How to track down a Jenkins failure to checkout git submodule over ssh?

Question

I'm using bitbucket and Jenkins to do my builds. My project has a submodule that needs to be checked out during the build process. The top level git repository that I'm using is working fine. It pulls that out of bitbucket using deployment keys with SSH access no problem. I have the same deployment key on both repositories. I also made my submodule defined relatively to my project:

[submodule "platform/web-app/WEB-INF/learning"]
    path = platform/web-app/WEB-INF/learning
    url = ./../xxxxxxxx.git

However, when Jenkins builds the project it pulls down the top level repository and fails during the submodule. Jenkins is building this using the EC2 plugin so it's built on a slave box that is started up on demand. I've tried to execute git manually on the box, but it fails the same way. I don't fully understand how the ssh key gets pushed onto the box, but I don't understand how to debug this.
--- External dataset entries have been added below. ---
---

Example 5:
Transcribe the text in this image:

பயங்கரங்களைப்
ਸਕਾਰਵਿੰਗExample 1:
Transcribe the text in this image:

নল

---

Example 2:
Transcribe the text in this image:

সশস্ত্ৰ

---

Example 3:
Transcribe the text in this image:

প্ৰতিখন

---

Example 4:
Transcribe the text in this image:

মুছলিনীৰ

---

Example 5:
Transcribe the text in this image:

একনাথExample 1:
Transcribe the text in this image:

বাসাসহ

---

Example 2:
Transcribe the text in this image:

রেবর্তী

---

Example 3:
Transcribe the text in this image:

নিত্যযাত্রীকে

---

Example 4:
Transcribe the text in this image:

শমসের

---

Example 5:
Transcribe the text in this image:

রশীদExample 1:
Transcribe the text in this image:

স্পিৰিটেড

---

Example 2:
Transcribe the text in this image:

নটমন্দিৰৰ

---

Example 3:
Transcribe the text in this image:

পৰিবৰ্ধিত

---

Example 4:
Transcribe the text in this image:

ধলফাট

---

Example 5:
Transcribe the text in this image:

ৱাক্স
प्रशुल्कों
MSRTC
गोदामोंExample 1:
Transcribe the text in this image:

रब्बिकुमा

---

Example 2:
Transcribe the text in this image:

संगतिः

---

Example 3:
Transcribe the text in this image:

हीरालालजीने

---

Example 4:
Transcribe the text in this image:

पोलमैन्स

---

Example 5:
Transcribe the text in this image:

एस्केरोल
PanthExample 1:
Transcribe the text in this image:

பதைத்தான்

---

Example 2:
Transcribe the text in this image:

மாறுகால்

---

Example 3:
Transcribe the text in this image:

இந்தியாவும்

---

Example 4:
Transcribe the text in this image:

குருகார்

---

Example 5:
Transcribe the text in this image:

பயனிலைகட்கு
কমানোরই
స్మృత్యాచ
Why does this work for one module, but fails for the submodule?

Here is the output:

FATAL: Command "git submodule update --init --recursive" returned status code 1:
stdout: Cloning into 'platform/web-app/WEB-INF/learning'...

stderr: Permission denied (publickey).
fatal: Could not read from remote repository.
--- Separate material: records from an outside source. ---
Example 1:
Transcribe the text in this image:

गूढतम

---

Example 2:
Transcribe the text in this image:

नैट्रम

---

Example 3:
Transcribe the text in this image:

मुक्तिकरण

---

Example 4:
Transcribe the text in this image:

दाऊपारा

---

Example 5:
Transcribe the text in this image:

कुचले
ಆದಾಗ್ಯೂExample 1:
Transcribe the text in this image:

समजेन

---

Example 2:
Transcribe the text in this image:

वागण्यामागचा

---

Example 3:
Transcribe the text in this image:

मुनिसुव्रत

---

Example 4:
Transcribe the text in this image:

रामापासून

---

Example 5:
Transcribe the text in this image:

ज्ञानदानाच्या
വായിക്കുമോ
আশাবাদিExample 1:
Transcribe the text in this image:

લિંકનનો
Please make sure you have the correct access rights and the repository exists.
Clone of 'git@bitbucket.org:xxxxxxxx/xxxxxxx.git' into submodule path 'platform/web-app/WEB-INF/learning' failed

hudson.plugins.git.GitException: Command "git submodule update --init --recursive" returned status code 1:

stdout: Cloning into 'platform/web-app/WEB-INF/learning'...

stderr: Permission denied (publickey).
fatal: Could not read from remote repository.

Please make sure you have the correct access rights and the repository exists.
Clone of 'git@bitbucket.org:xxxxxxxx/xxxxxx.git' into submodule path 'platform/web-app/WEB-INF/learning' failed

    at org.jenkinsci.plugins.gitclient.CliGitAPIImpl.launchCommandIn(CliGitAPIImpl.java:1148)
    at org.jenkinsci.plugins.gitclient.CliGitAPIImpl.launchCommandIn(CliGitAPIImpl.java:1125)
    at org.jenkinsci.plugins.gitclient.CliGitAPIImpl.launchCommandIn(CliGitAPIImpl.java:1121)
    at org.jenkinsci.plugins.gitclient.CliGitAPIImpl.launchCommand(CliGitAPIImpl.java:937)
    at org.jenkinsci.plugins.gitclient.CliGitAPIImpl.submoduleUpdate(CliGitAPIImpl.java:598)
    at org.jenkinsci.plugins.gitclient.CliGitAPIImpl.submoduleUpdate(CliGitAPIImpl.java:579)
    at sun.reflect.NativeMethodAccessorImpl.invoke0(Native Method)
    at sun.reflect.NativeMethodAccessorImpl.invoke(NativeMethodAccessorImpl.java:57)
    at sun.reflect.DelegatingMethodAccessorImpl.invoke(DelegatingMethodAccessorImpl.java:43)
    at java.lang.reflect.Method.invoke(Method.java:606)
    at hudson.remoting.RemoteInvocationHandler$RPCRequest.perform(RemoteInvocationHandler.java:299)
    at hudson.remoting.RemoteInvocationHandler$RPCRequest.call(RemoteInvocationHandler.java:280)
    at hudson.remoting.RemoteInvocationHandler$RPCRequest.call(RemoteInvocationHandler.java:239)
    at hudson.remoting.UserRequest.perform(UserRequest.java:118)
    at hudson.remoting.UserRequest.perform(UserRequest.java:48)
    at hudson.remoting.Request$2.run(Request.java:328)
    at hudson.remoting.InterceptingExecutorService$1.call(InterceptingExecutorService.java:72)
    at java.util.concurrent.FutureTask.run(FutureTask.java:262)
    at java.util.concurrent.ThreadPoolExecutor.runWorker(ThreadPoolExecutor.java:1145)
    at java.util.concurrent.ThreadPoolExecutor$Worker.run(ThreadPoolExecutor.java:615)
    at java.lang.Thread.run(Thread.java:744)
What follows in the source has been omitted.